Molecular Evolution of protein COMplexes
- First, for each subunit from a given protein complex, structural data are processed so that each residue is labelled as “Exposed” or “Buried” depending on its accessibility to the solvent. Equally, each residue is labelled as “Contact” or “NonContact” depending on its physical proximity to residues from a different chain. The information regarding the contacted residue (and chain) is retrieved and can be used to further characterize the contacting residue. For instance, using the cytochrome c oxidase complex, which is formed by nDNA- and mtDNA-encoded subunits, one can distinguish the residues contacting with mtDNA-encoded amino acids from those interacting with nDNA-encoded residues.
Second, once each residue has been conveniently labelled, the program, using a nucleotide multiple sequence alignment provided by the user, carries out a codon sorting and it returns files that contain multiple sequence alignment for each subset (for instance, “Exposed NonContact”, “Buried NonContact”, etc).

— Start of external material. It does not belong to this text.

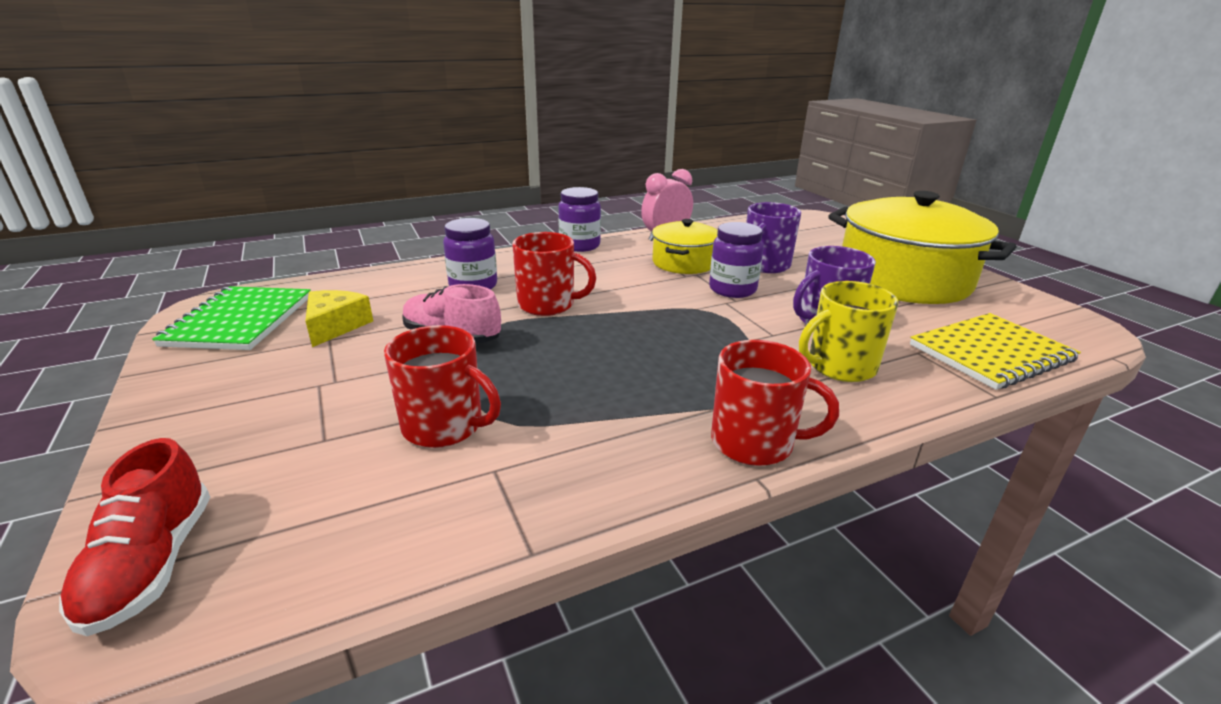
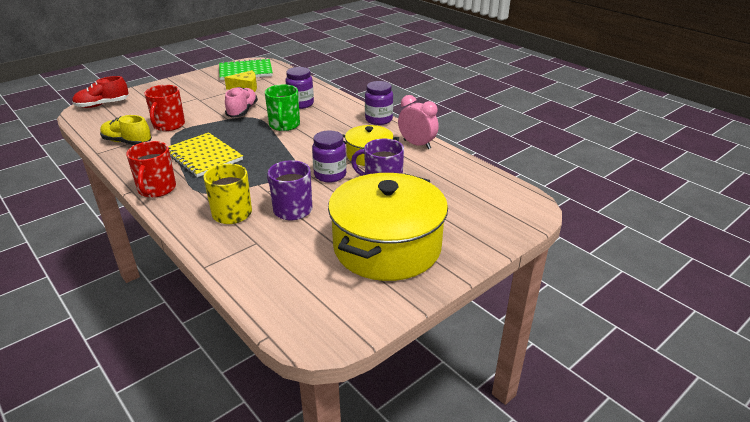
camera: 75 degrees right, 5 degrees up
(497, 493) = (127, 142): none -> yellow shoe
(547, 305) = (284, 125): red mug -> green mug
(990, 353) = (261, 273): yellow notebook -> yellow notebook (203, 156)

- Third, using these alignment subsets, MECOM calls the program ‘yn00’ from the PAML package to calculate, among other statistics, the synonymous (dS) and nonsynonymous (dN) substitutions for all the pairwise comparison within a subset. The sum of these nonsynonymous sequence divergence for all the pairwise comparisons is denoted as ΣdN[i], where i indicates the considered subset.
- Finally, MECOM calculates the so-called interaction ratio, ΣdN[i]/ΣdN[j], and it runs a Z-Test to assess the significance of any departure from 1.
As an open source software, this program can be improved by collaborative development. Other structural, evolutive and statistical analyses could be easily implemented to gain deeper insights into the molecular evolution of protein complexes.